Nazareth (Capítulo Diecisiete: Hombre contra mujer / Primera Parte)

 

 

-            ¿Por lo menos es guapo? – me preguntó Cristina sentada junto a mí.

-            Míralo por ti misma – y le mostré una fotografía que tenía bien guardada en la galería de mi teléfono.

-            ¿Ya se acostaron?

-            ¡Cristina!

-            Ay, ni que fuera tan malo, las oportunidades pasan solo una vez.

 

Angélica arribó a la floristería con la elegancia de quien está flotando entre las nubes del amor y la tentación.

 

-            Ella sí – le dije a Cristina – ella sí se acuesta con sus oportunidades ¿cierto Angélica?

-            Lo siento, lo siento, pero tú no lo haces por bruta – luego nos miró a ambas – ustedes creen que yo soy una mujer fácil que se va con cualquiera por un trago.

-            ¿Todavía estás con el chiquito de escuela? – pregunté jocosamente.

-            Pues ese chiquito de escuela parece un cazador experimentado. Donde pone el ojo…
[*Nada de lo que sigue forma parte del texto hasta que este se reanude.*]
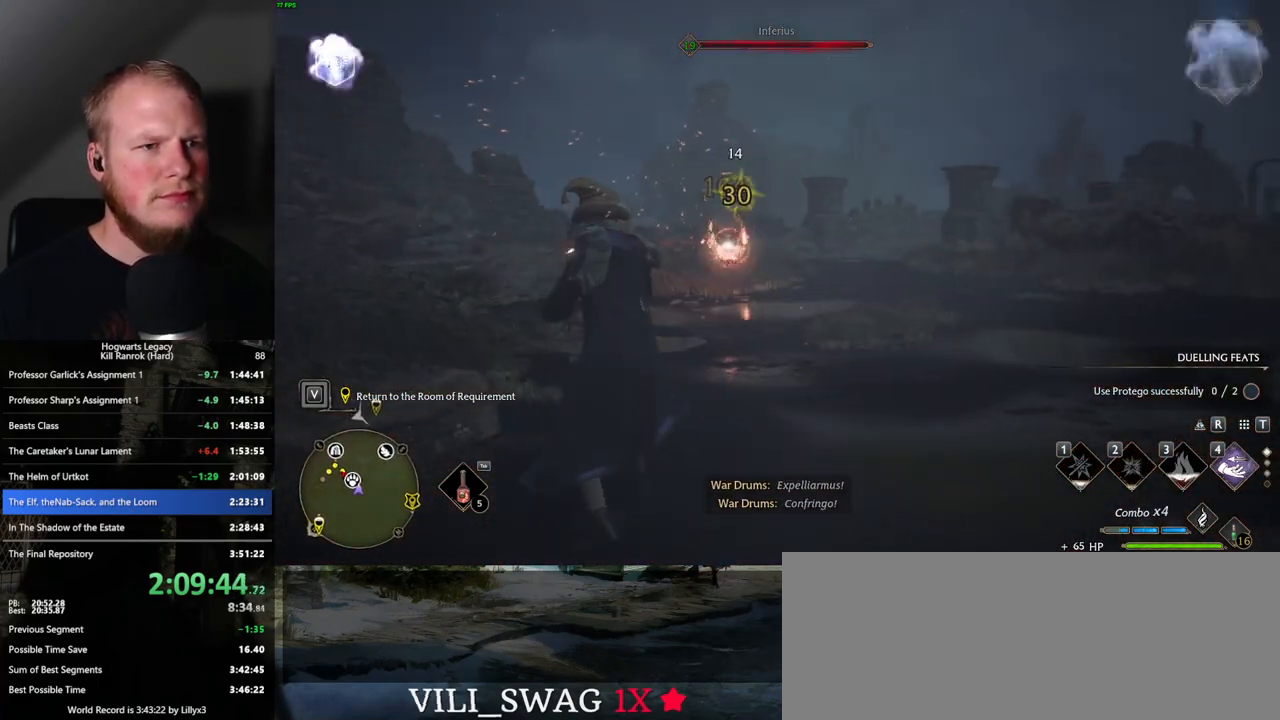
{"keys": ["w"], "mouse": [], "events": [[183, "space", "down"], [200, "shift_l", "down"], [350, "shift_l", "up"], [350, "space", "up"]]}
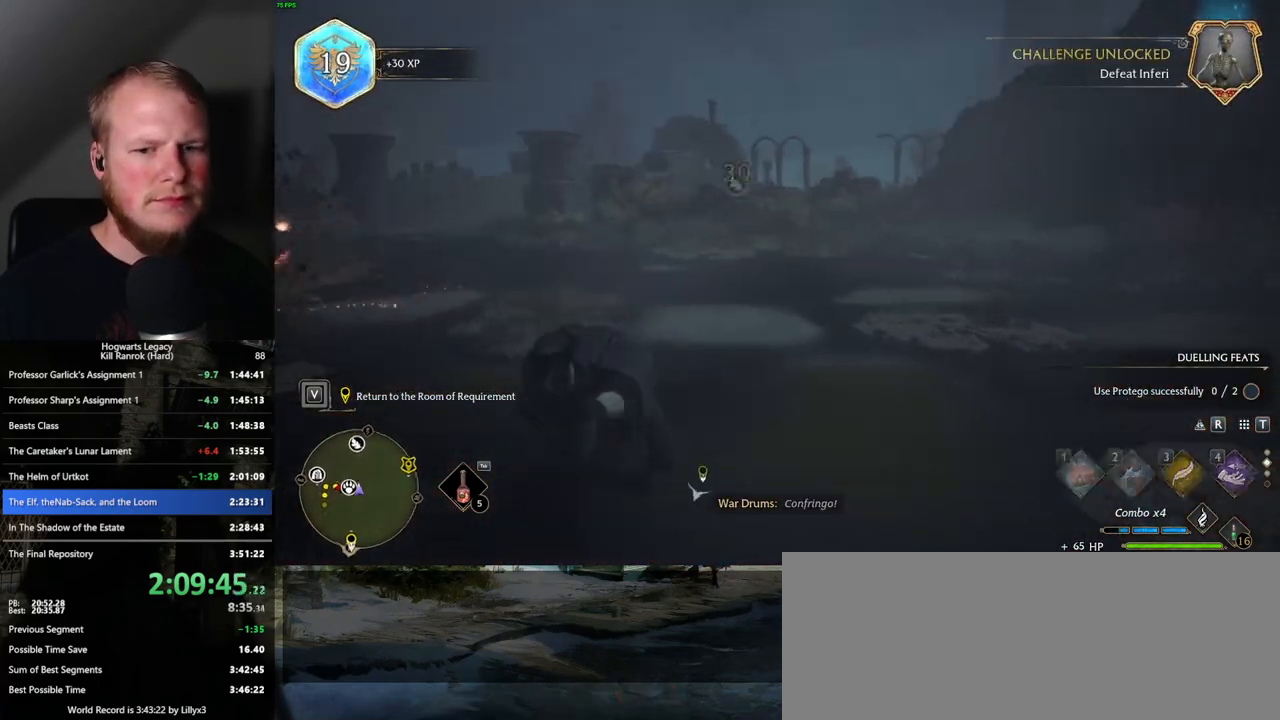
{"keys": ["w"], "mouse": [], "events": []}
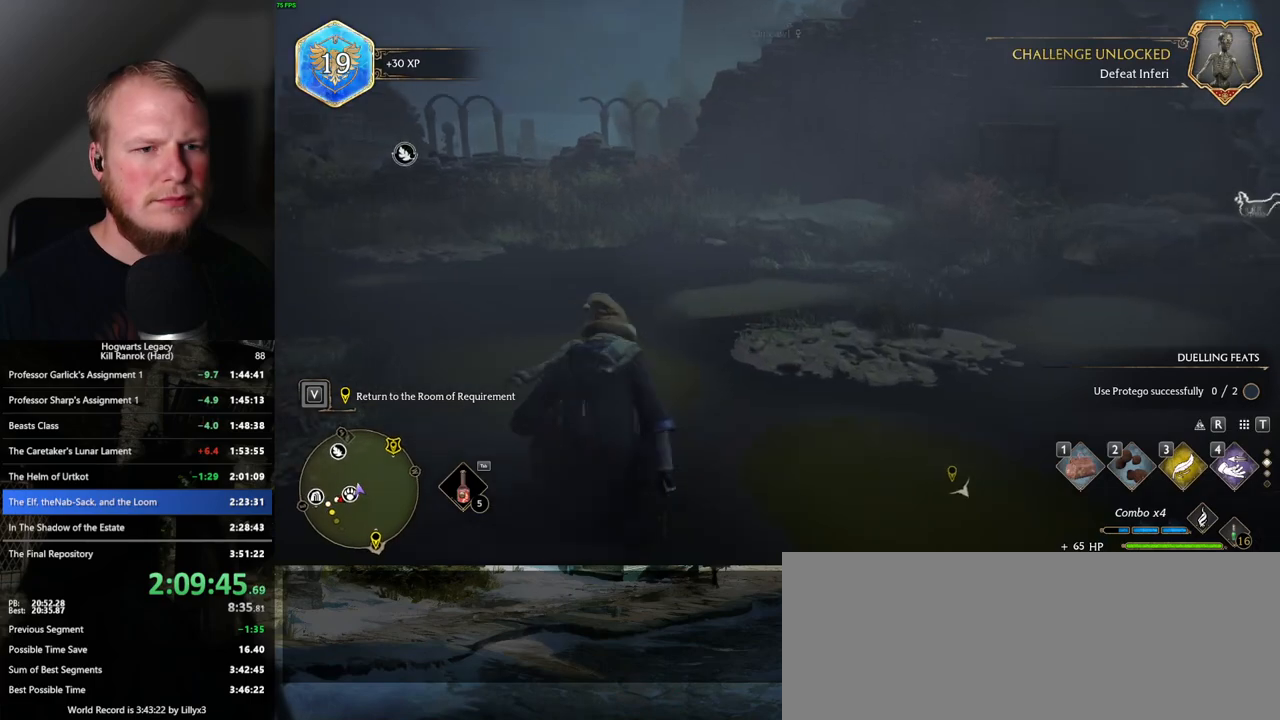
{"keys": ["w"], "mouse": [], "events": [[283, "3", "down"], [400, "3", "up"]]}
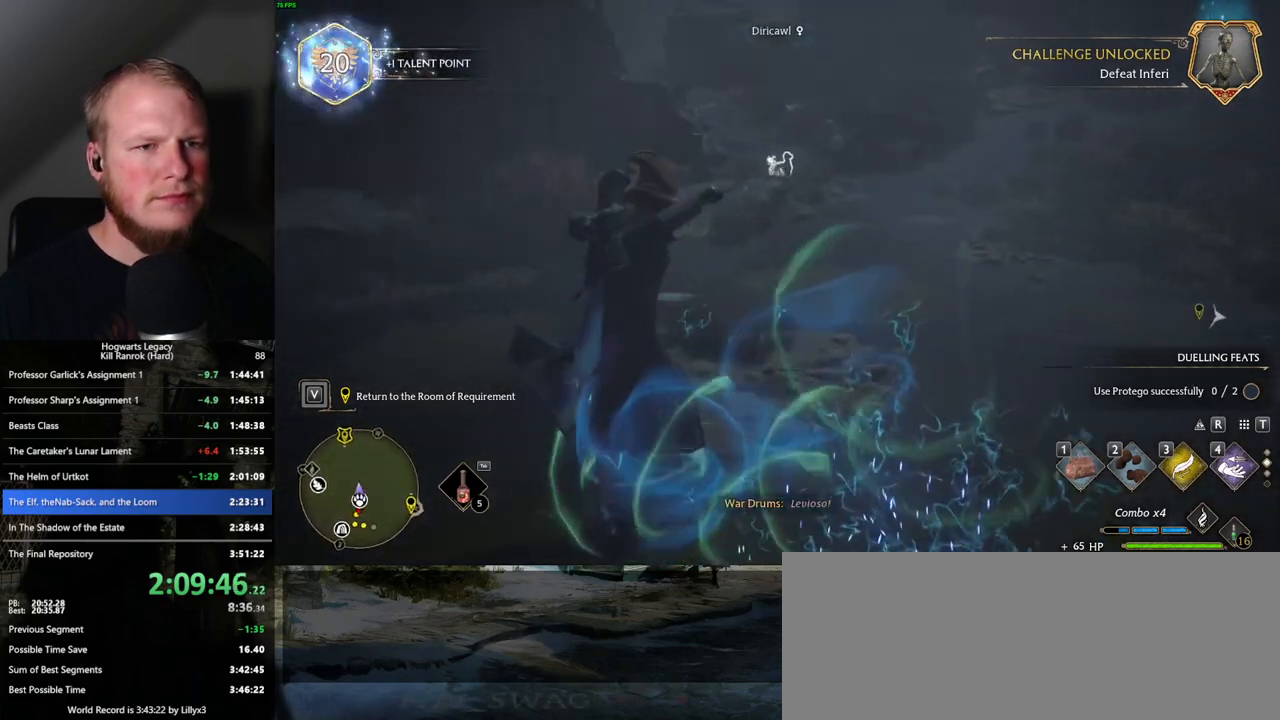
{"keys": ["w"], "mouse": [], "events": [[317, "space", "down"], [433, "space", "up"]]}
-            Mejor resérvate el final – pidió Cristina.

 

Justo en ese momento abrieron la puerta de la floristería, era Ernesto, las dos mujeres que estaban conmigo comenzaron a escanearlo con la mirada, a cuerpo completo. Luego Cristina tomó su bolso e hizo una seña, ambas se despidieron, pero cuando pasaron al lado de él, Angélica pasó sus manos por su pecho y le dijo:

 

-            Sí estás bien guapo, amor – y ambas comenzaron a reír.

-            ¿Qué fue eso? – preguntó Ernesto cuando ambas habían cruzado la puerta.

-            Eso fue Angélica y la otra, es Cristina.

-            Están guapas.

-            Coquetéales – contesté – al rato y consigues algo.

 

Sonrió y luego se acercó al mostrador, traía una barra de chocolate blanco en la mano.

 

-            Destruiría lo nuestro.

-            ¿Lo nuestro? – sonreí de manera sarcástica – estás mal.

-            Creí que teníamos algo bonito.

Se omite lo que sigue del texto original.